→ Work to be completed: Render the following lines as a Markdown table with the columns "Row" and "Line": number each line in the first column and copy it into the second, leaving out any blank lines.

— START Exercise materials —

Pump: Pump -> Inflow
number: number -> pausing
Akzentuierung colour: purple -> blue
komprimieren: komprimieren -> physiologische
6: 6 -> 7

— END Exercise materials —

→ Answer in full:
| Row | Line |
|---|---|
| 1 | Pump: Pump -> Inflow |
| 2 | number: number -> pausing |
| 3 | Akzentuierung colour: purple -> blue |
| 4 | komprimieren: komprimieren -> physiologische |
| 5 | 6: 6 -> 7 |